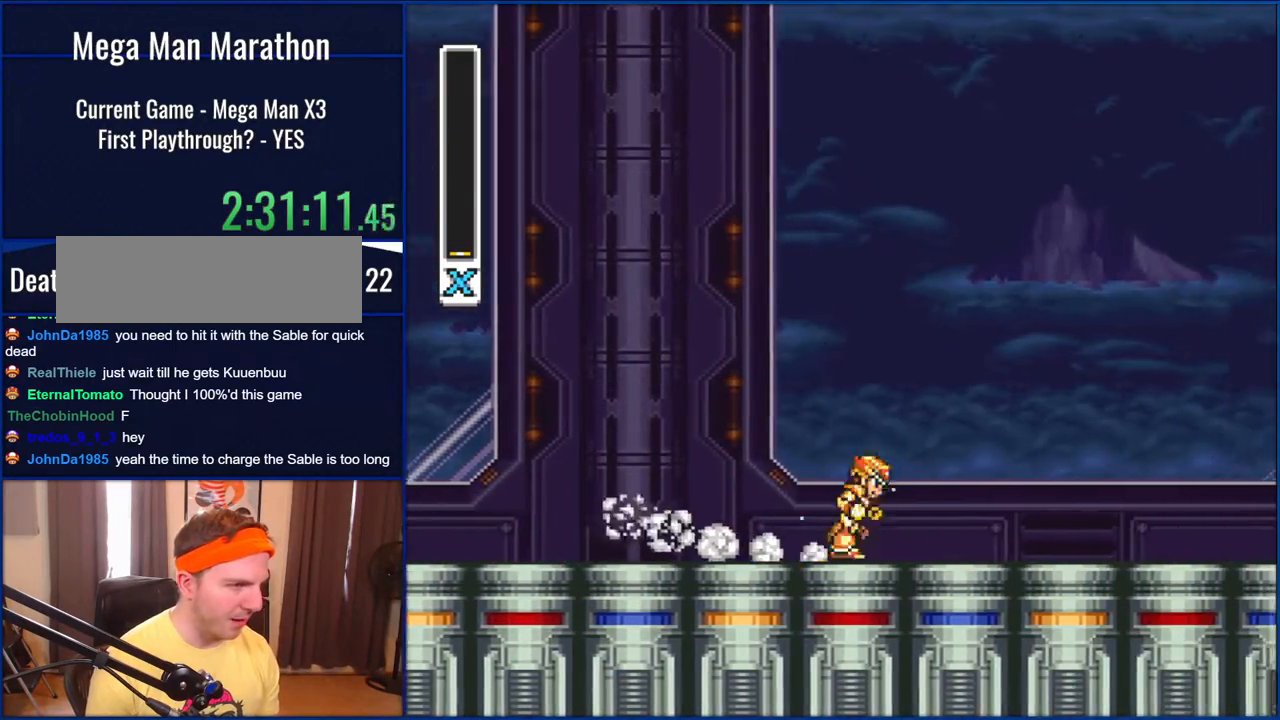
{"buttons": ["Y", "DPAD_RIGHT"], "events": []}
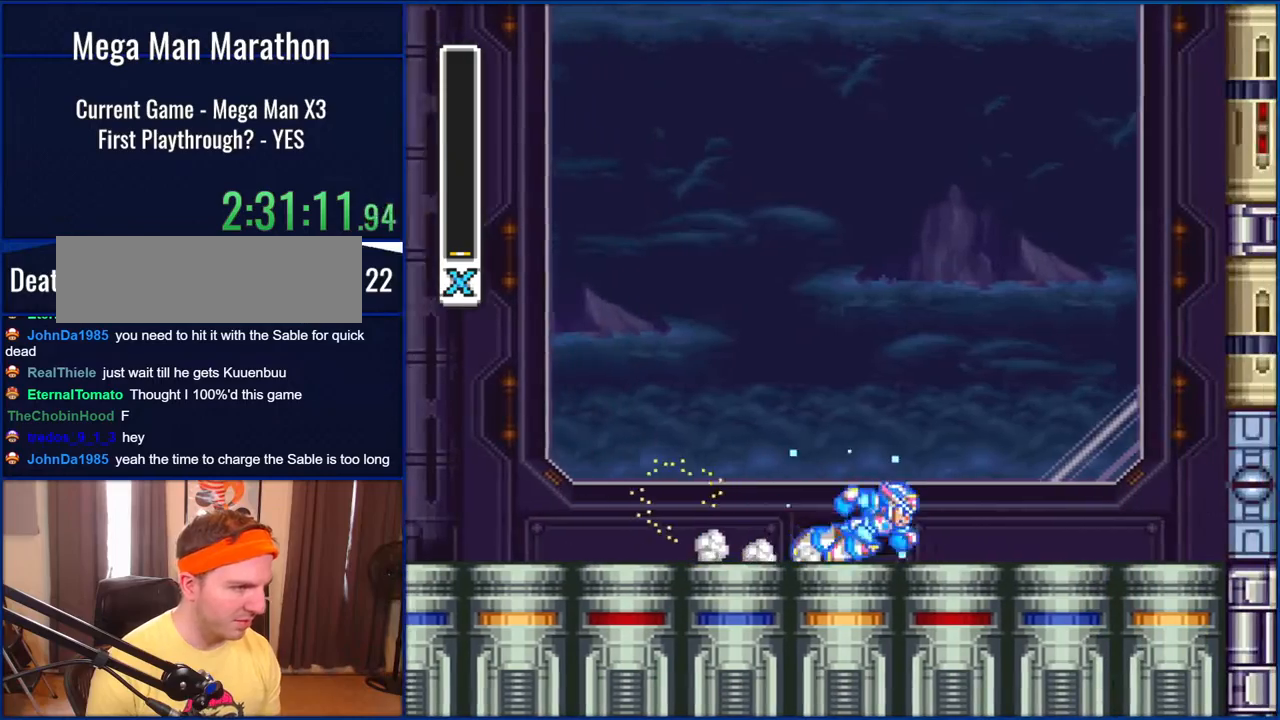
{"buttons": ["B", "Y", "DPAD_RIGHT"], "events": [[400, "B", "down"]]}
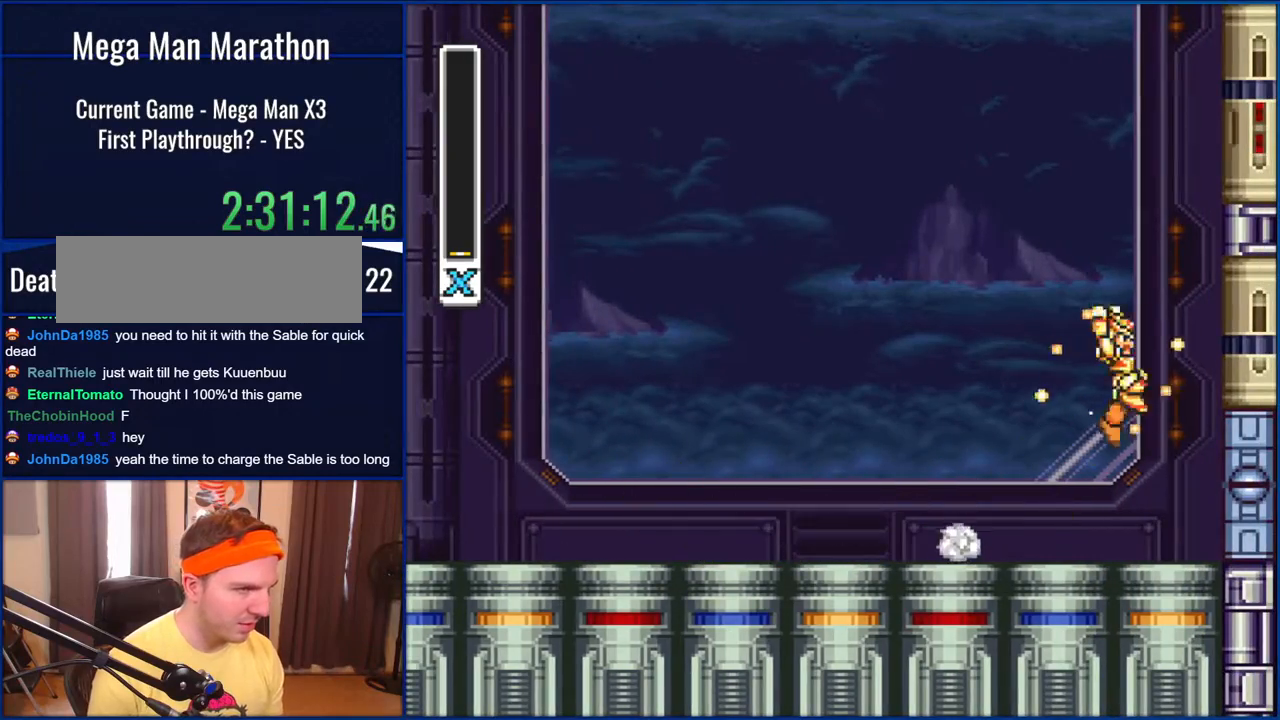
{"buttons": ["B", "Y", "DPAD_LEFT"], "events": [[217, "B", "up"], [300, "B", "down"], [433, "DPAD_RIGHT", "up"], [467, "DPAD_LEFT", "down"]]}
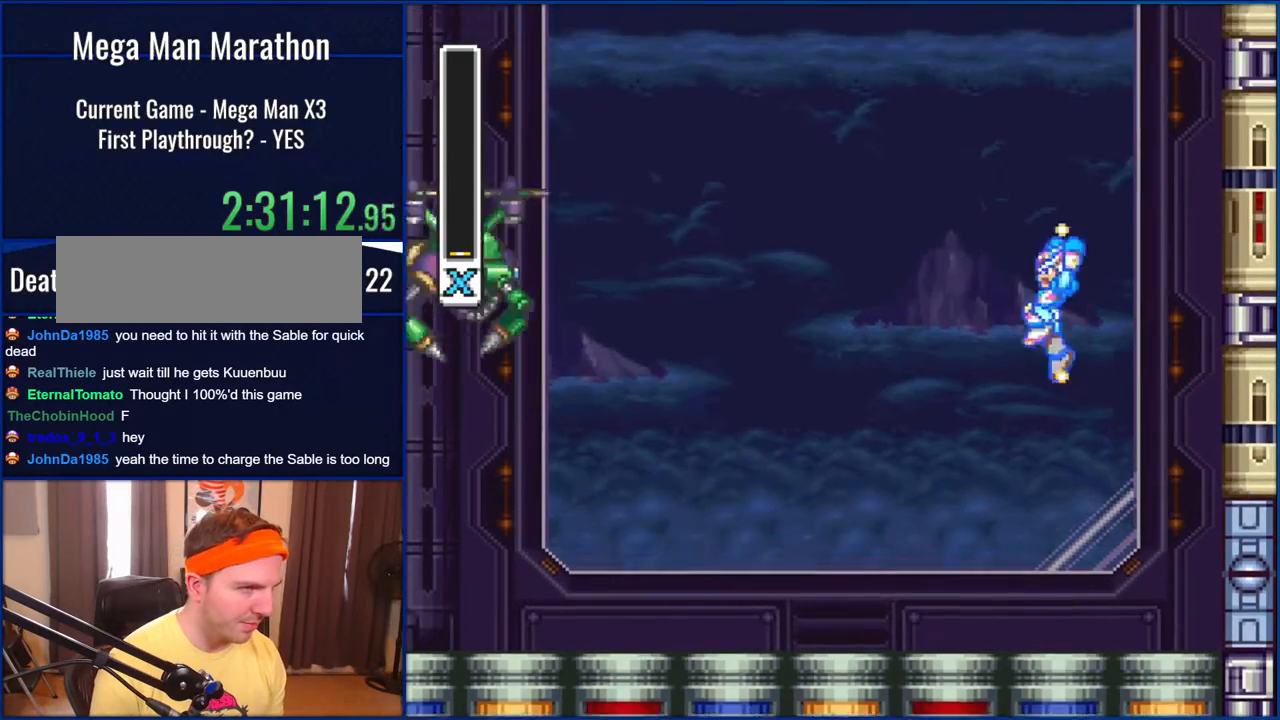
{"buttons": ["B", "Y"], "events": [[167, "DPAD_LEFT", "up"], [167, "Y", "up"], [283, "Y", "down"], [383, "Y", "up"], [483, "Y", "down"]]}
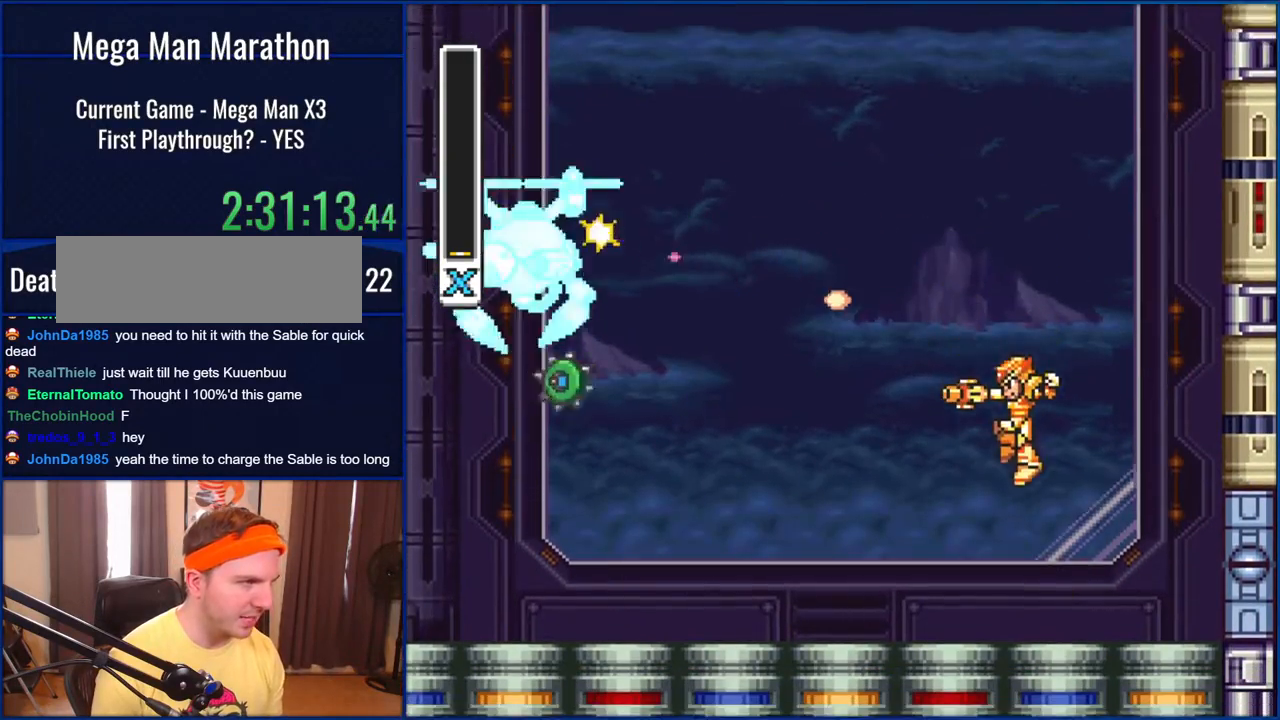
{"buttons": ["Y", "DPAD_LEFT"], "events": [[50, "B", "up"], [200, "DPAD_LEFT", "down"]]}
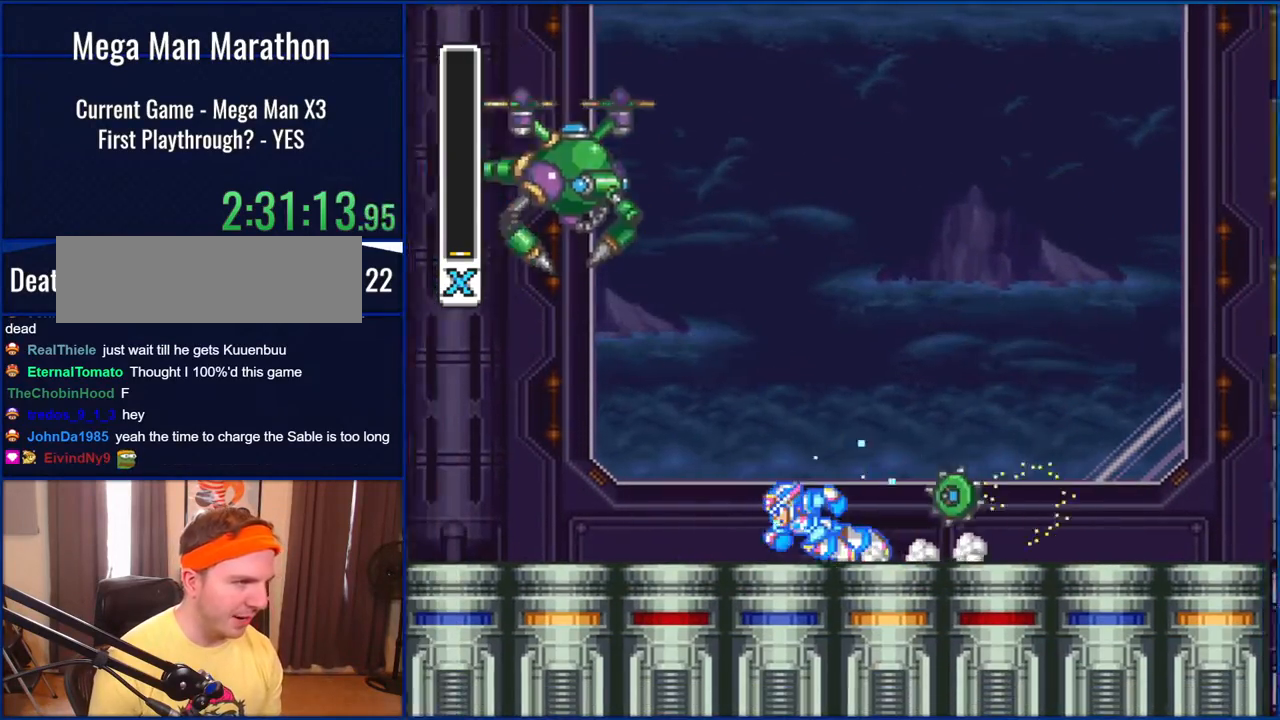
{"buttons": ["Y", "DPAD_LEFT"], "events": []}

§ TASK STATEMENT
The whole listing above, minus its pictures, is what you should write out word for word.

§ RESPONSE TO THE EXERCISE
{"buttons": ["Y", "DPAD_RIGHT"], "events": []}
{"buttons": ["B", "Y", "DPAD_RIGHT"], "events": [[400, "B", "down"]]}
{"buttons": ["B", "Y", "DPAD_LEFT"], "events": [[217, "B", "up"], [300, "B", "down"], [433, "DPAD_RIGHT", "up"], [467, "DPAD_LEFT", "down"]]}
{"buttons": ["B", "Y"], "events": [[167, "DPAD_LEFT", "up"], [167, "Y", "up"], [283, "Y", "down"], [383, "Y", "up"], [483, "Y", "down"]]}
{"buttons": ["Y", "DPAD_LEFT"], "events": [[50, "B", "up"], [200, "DPAD_LEFT", "down"]]}
{"buttons": ["Y", "DPAD_LEFT"], "events": []}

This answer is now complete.